### PROBLEM SET
1) Quote the passage of the aging-in-place article from "SOURCE: Visiting Angels" to "to live independently.".
2) In the aging-in-place article, how much can a private room in an assisted living center cost per year?

### SUPPLIED TEXT
SOURCE: Visiting Angels

According to one AARP survey, roughly 90% of American seniors wish to live at home for as long as possible. Seniors vastly prefer aging in place to facility care, even in cases where physical or cognitive decline makes it difficult to live independently.

This decision is easier for many families when they’re aware of how living at home benefits seniors. Seniors who age in place enjoy a sense of independence and comfort that only home can provide. They also enjoy better health outcomes on average, despite lower care costs.

Here’s a closer look at four reasons why home is so important to seniors’ quality of life.

Why Seniors Prefer Aging in Place

Maintaining Independence. Age-related physical and cognitive decline can make day-to-day life difficult for seniors. At a certain point, elderly adults need help from others to accomplish everyday tasks. At this point, total independence is no longer possible. But with help from family, friends, and professional caregivers, seniors can maintain aspects of independence while still living at home. Most important of all, elderly adults have control over their routine, activities, and life decisions.

This kind of independence isn’t possible for elderly adults who move to senior living facilities. In these facilities, residents have reduced control over their lives and routines. Many seniors become dependent on nursing staff, who are forced to split their time and attention between multiple residents.

By aging in place, seniors can maintain a greater degree of personal independence. They are able to live their lives as they see fit, and they enjoy a sense of dignity unavailable to many elderly adults.

Familiar Setting & Routines. The phrase, “home is where the heart is,” might be a timeworn cliché, but its sentiment remains as true as ever. A person’s home is the most important place in their life, offering a sense of familiarity, comfort, and security.

For many seniors, the emotional value of home is far more important than its monetary value. Elderly adults cherish having a space that is truly their own — a space that doesn’t simply act as a home but actually feels like one. While some seniors quickly adapt to facility living, many seniors never truly feel at home in a nursing home or assisted living facility.

Aging in place, meanwhile, allows older adults to stay in a familiar and cherished space. This is a critical and underrated factor in seniors’ quality of life.

Healthier & Safer Environment. In a large share of cases, seniors choose to live in nursing or assisted living facilities because they believe this will be safer and healthier than living at home. While true in some cases, this belief is often unfounded. Several studies have found that nursing home residents have worse health outcomes than seniors who choose to age in place, even if seniors are in similar health.

There are several factors at play here. One is the emotional toll of leaving home. Homesick seniors are at higher risk of stress and depression, both of which accelerate physical and cognitive decline. Another reason is the risk of infection. Studies have shown that nursing home residents are at much higher risk of bacterial and viral infections, including life-threatening infections such as pneumonia.

Aging in place tends to improve seniors’ quality of life, which improves their physical health. It also insulates them from the bacterial and viral risks found in senior living facilities, reducing their chance of contracting a serious illness.

Cost-Savings of Living at Home. Nursing homes and assisted living facilities are often too expensive for seniors and their families. In an assisted living center, a bed in a shared room will typically run between $10,000 to $20,000 per year, while a private room can cost upwards of $75,000. These costs can climb even higher in nursing facilities when seniors require specialized care.

Aging in place also comes with a price tag. Many seniors need to modify their homes to make them safer and more livable. In a number of cases, seniors also need to hire an in-home caregiver to assist with light housekeeping, routine errands, or activities of daily living.

Despite these costs, aging in place is typically less expensive than living in an assisted living or nursing facility. According to the US Department of Housing and Urban Development, seniors who choose to age in place can save thousands of dollars per month in care costs.

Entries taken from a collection

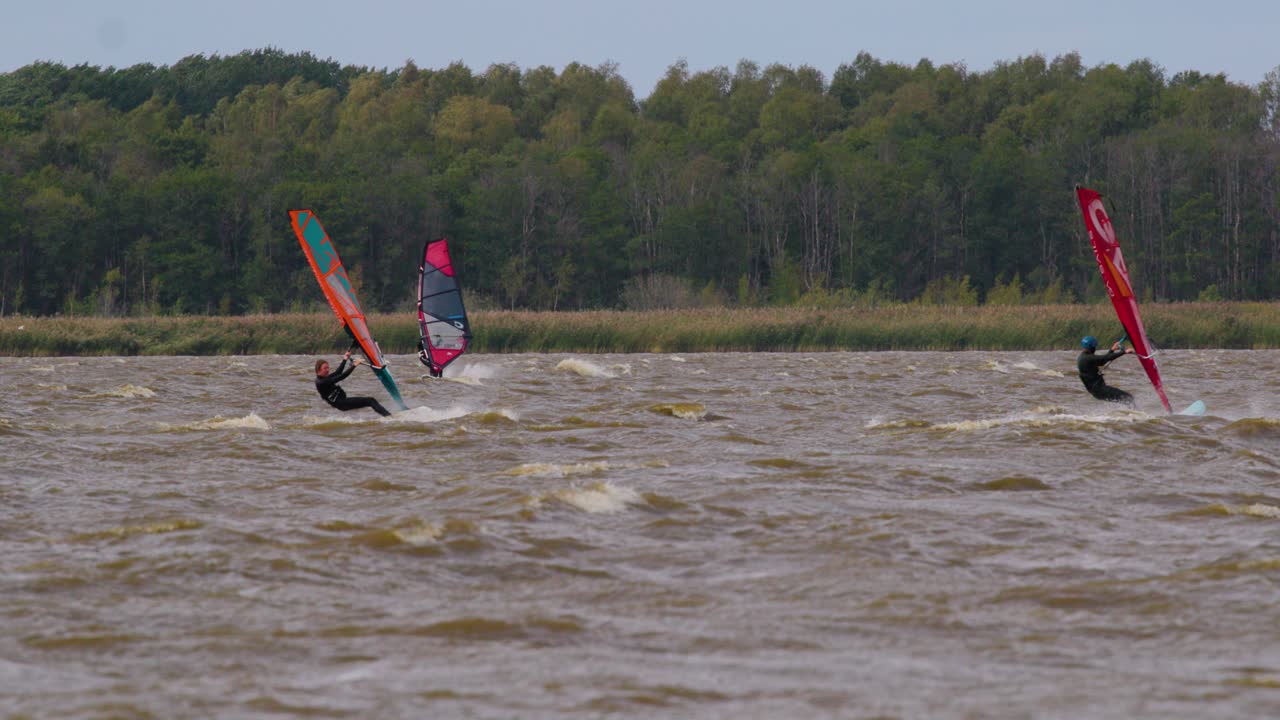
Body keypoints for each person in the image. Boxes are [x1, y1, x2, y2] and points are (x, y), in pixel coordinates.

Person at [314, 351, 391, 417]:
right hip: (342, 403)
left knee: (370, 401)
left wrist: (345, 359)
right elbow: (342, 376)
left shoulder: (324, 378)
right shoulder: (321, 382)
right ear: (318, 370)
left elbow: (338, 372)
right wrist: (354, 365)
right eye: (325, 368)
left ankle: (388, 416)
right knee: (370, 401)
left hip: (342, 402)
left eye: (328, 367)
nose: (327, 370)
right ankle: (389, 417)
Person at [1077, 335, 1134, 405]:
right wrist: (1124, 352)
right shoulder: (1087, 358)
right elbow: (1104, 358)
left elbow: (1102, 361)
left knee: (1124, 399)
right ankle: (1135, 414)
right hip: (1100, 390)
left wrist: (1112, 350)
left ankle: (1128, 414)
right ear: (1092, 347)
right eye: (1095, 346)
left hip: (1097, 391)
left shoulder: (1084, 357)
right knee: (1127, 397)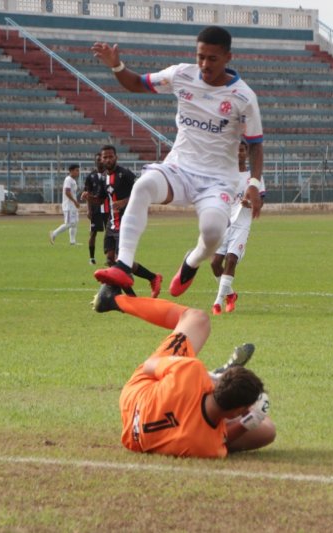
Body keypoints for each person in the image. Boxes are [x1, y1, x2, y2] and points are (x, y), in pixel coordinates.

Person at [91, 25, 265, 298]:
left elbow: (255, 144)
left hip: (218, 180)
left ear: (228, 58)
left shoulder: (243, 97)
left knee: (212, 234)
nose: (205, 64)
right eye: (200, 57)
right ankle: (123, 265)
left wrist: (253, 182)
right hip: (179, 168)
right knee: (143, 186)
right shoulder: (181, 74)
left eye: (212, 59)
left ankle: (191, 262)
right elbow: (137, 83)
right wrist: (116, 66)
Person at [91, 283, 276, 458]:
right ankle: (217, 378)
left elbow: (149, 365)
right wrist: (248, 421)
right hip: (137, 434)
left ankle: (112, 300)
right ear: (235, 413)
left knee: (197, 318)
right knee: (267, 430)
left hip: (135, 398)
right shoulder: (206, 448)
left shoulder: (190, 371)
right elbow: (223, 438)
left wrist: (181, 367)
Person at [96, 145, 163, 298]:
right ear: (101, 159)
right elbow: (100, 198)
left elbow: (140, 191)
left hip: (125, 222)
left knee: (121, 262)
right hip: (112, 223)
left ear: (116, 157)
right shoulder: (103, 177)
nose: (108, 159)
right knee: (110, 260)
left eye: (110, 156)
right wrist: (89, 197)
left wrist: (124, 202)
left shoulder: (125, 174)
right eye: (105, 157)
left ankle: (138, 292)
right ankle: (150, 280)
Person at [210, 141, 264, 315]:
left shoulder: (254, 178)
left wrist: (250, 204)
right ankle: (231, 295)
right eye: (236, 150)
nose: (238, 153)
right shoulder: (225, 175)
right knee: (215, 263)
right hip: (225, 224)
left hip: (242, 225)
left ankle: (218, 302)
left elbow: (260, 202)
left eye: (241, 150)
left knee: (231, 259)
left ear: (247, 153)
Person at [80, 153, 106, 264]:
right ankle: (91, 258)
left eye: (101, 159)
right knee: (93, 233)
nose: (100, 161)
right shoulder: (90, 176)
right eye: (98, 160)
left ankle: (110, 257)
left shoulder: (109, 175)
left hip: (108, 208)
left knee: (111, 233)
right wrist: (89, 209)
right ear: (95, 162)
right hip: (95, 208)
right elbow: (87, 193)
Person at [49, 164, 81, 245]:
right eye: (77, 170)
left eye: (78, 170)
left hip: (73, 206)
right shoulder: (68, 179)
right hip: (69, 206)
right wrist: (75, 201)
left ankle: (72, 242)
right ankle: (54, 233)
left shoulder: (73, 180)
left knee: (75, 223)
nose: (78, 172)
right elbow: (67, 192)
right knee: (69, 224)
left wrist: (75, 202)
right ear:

### SOLVED PROBLEMS
1)
SOURCE: Visiting Angels

According to one AARP survey, roughly 90% of American seniors wish to live at home for as long as possible. Seniors vastly prefer aging in place to facility care, even in cases where physical or cognitive decline makes it difficult to live independently.

2) Upwards of $75,000 per year.